◆ Work task
A complete answer lists every line of the material where the string "dlkadvisory" occurs.
┄┄┄┄┄┄┄┄┄┄┄┄┄┄┄┄┄┄┄┄
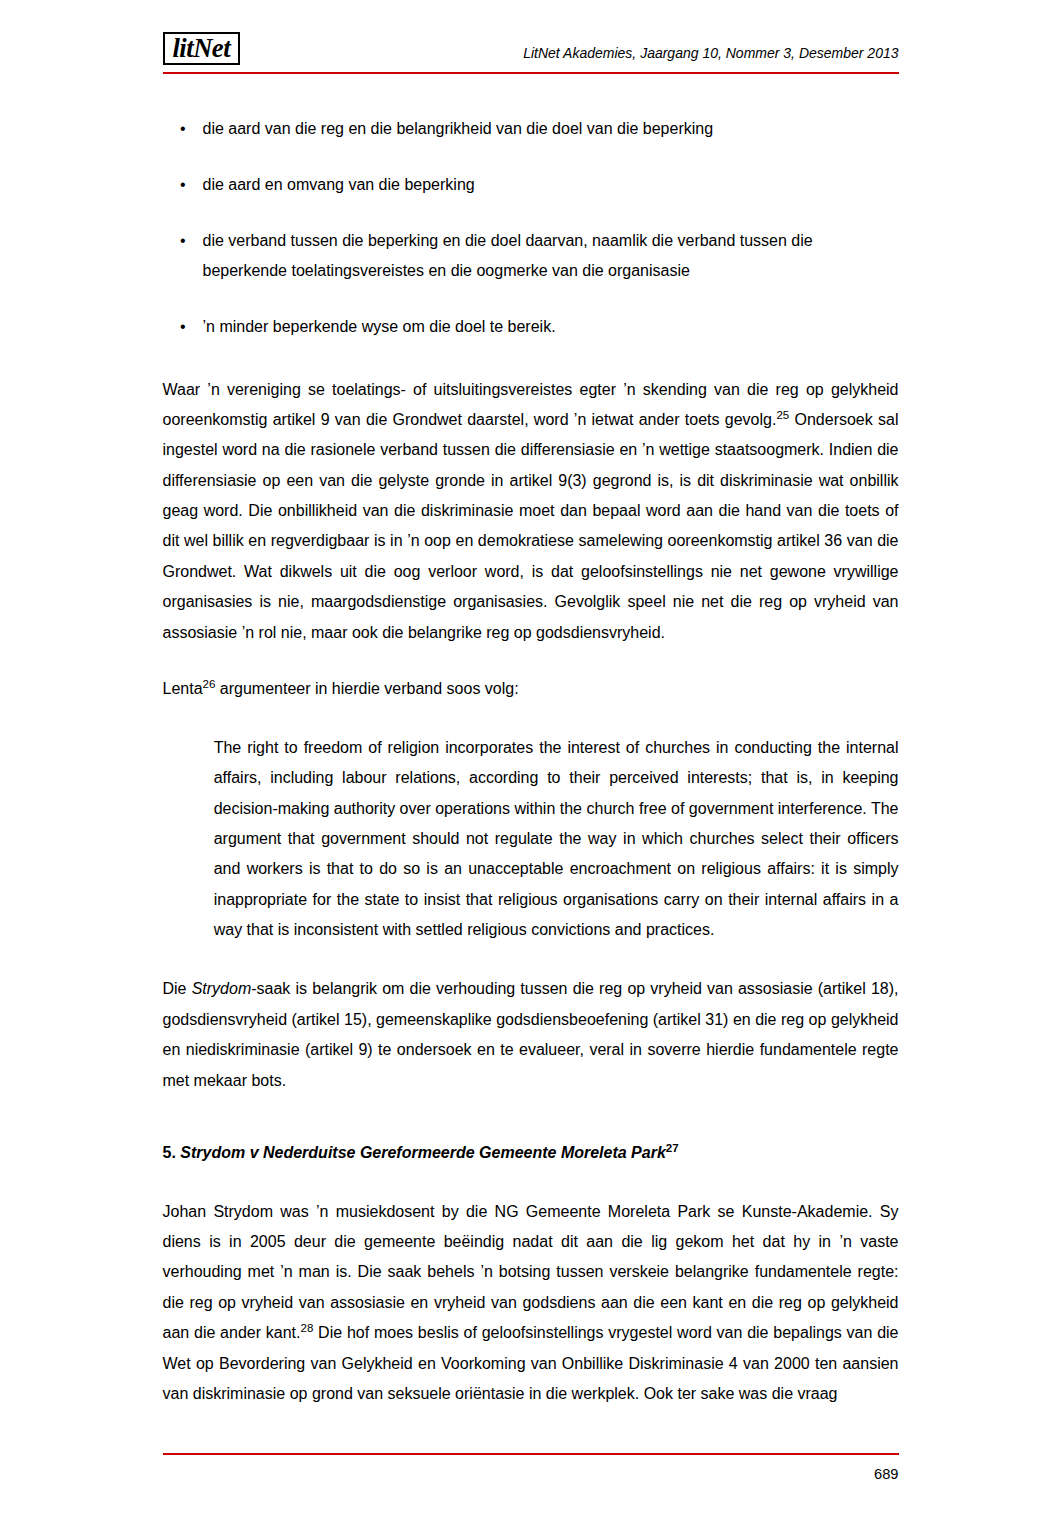lit Net
LitNet Akademies, Jaargang 10, Nommer 3, Desember 2013
die aard van die reg en die belangrikheid van die doel van die beperking
die aard en omvang van die beperking
die verband tussen die beperking en die doel daarvan, naamlik die verband tussen die beperkende toelatingsvereistes en die oogmerke van die organisasie
’n minder beperkende wyse om die doel te bereik.
Waar ’n vereniging se toelatings- of uitsluitingsvereistes egter ’n skending van die reg op gelykheid ooreenkomstig artikel 9 van die Grondwet daarstel, word ’n ietwat ander toets gevolg.25 Ondersoek sal ingestel word na die rasionele verband tussen die differensiasie en ’n wettige staatsoogmerk. Indien die differensiasie op een van die gelyste gronde in artikel 9(3) gegrond is, is dit diskriminasie wat onbillik geag word. Die onbillikheid van die diskriminasie moet dan bepaal word aan die hand van die toets of dit wel billik en regverdigbaar is in ’n oop en demokratiese samelewing ooreenkomstig artikel 36 van die Grondwet. Wat dikwels uit die oog verloor word, is dat geloofsinstellings nie net gewone vrywillige organisasies is nie, maargodsdienstige organisasies. Gevolglik speel nie net die reg op vryheid van assosiasie ’n rol nie, maar ook die belangrike reg op godsdiensvryheid.
Lenta26 argumenteer in hierdie verband soos volg:
The right to freedom of religion incorporates the interest of churches in conducting the internal affairs, including labour relations, according to their perceived interests; that is, in keeping decision-making authority over operations within the church free of government interference. The argument that government should not regulate the way in which churches select their officers and workers is that to do so is an unacceptable encroachment on religious affairs: it is simply inappropriate for the state to insist that religious organisations carry on their internal affairs in a way that is inconsistent with settled religious convictions and practices.
Die Strydom-saak is belangrik om die verhouding tussen die reg op vryheid van assosiasie (artikel 18), godsdiensvryheid (artikel 15), gemeenskaplike godsdiensbeoefening (artikel 31) en die reg op gelykheid en niediskriminasie (artikel 9) te ondersoek en te evalueer, veral in soverre hierdie fundamentele regte met mekaar bots.
5. Strydom v Nederduitse Gereformeerde Gemeente Moreleta Park27
Johan Strydom was ’n musiekdosent by die NG Gemeente Moreleta Park se Kunste-Akademie. Sy diens is in 2005 deur die gemeente beëindig nadat dit aan die lig gekom het dat hy in ’n vaste verhouding met ’n man is. Die saak behels ’n botsing tussen verskeie belangrike fundamentele regte: die reg op vryheid van assosiasie en vryheid van godsdiens aan die een kant en die reg op gelykheid aan die ander kant.28 Die hof moes beslis of geloofsinstellings vrygestel word van die bepalings van die Wet op Bevordering van Gelykheid en Voorkoming van Onbillike Diskriminasie 4 van 2000 ten aansien van diskriminasie op grond van seksuele oriëntasie in die werkplek. Ook ter sake was die vraag
689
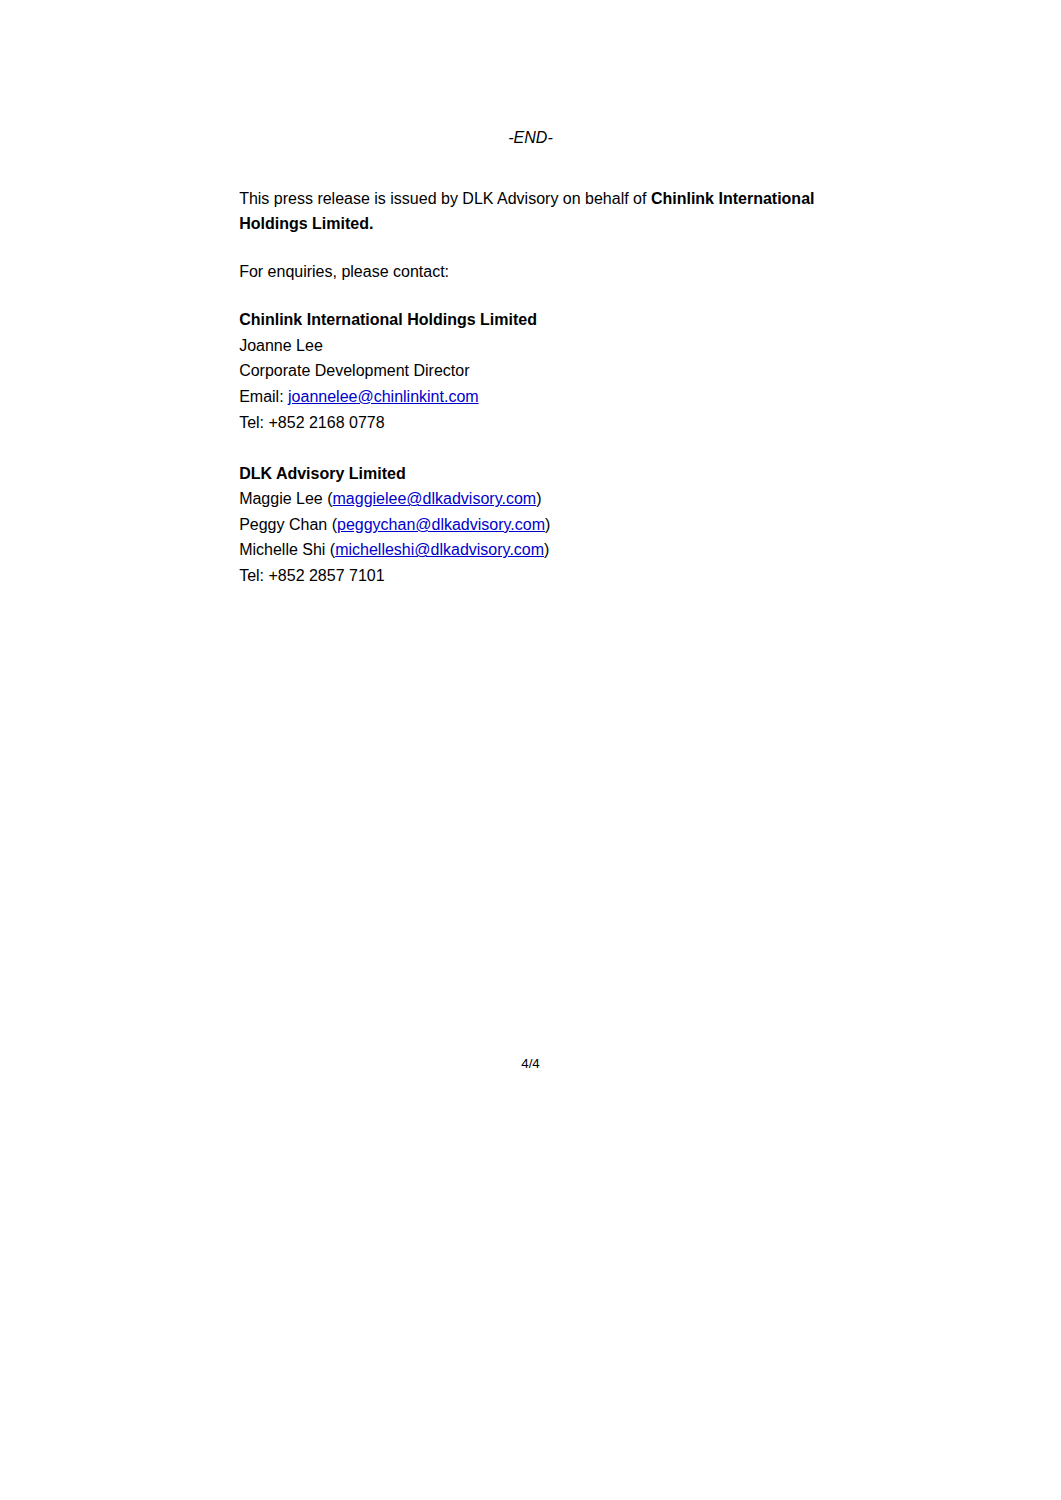-END-
This press release is issued by DLK Advisory on behalf of Chinlink International Holdings Limited.
For enquiries, please contact:
Chinlink International Holdings Limited
Joanne Lee
Corporate Development Director
Email: joannelee@chinlinkint.com
Tel: +852 2168 0778
DLK Advisory Limited
Maggie Lee (maggielee@dlkadvisory.com)
Peggy Chan (peggychan@dlkadvisory.com)
Michelle Shi (michelleshi@dlkadvisory.com)
Tel: +852 2857 7101
4/4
┄┄┄┄┄┄┄┄┄┄┄┄┄┄┄┄┄┄┄┄
◆ Written response
Maggie Lee (maggielee@dlkadvisory.com)
Peggy Chan (peggychan@dlkadvisory.com)
Michelle Shi (michelleshi@dlkadvisory.com)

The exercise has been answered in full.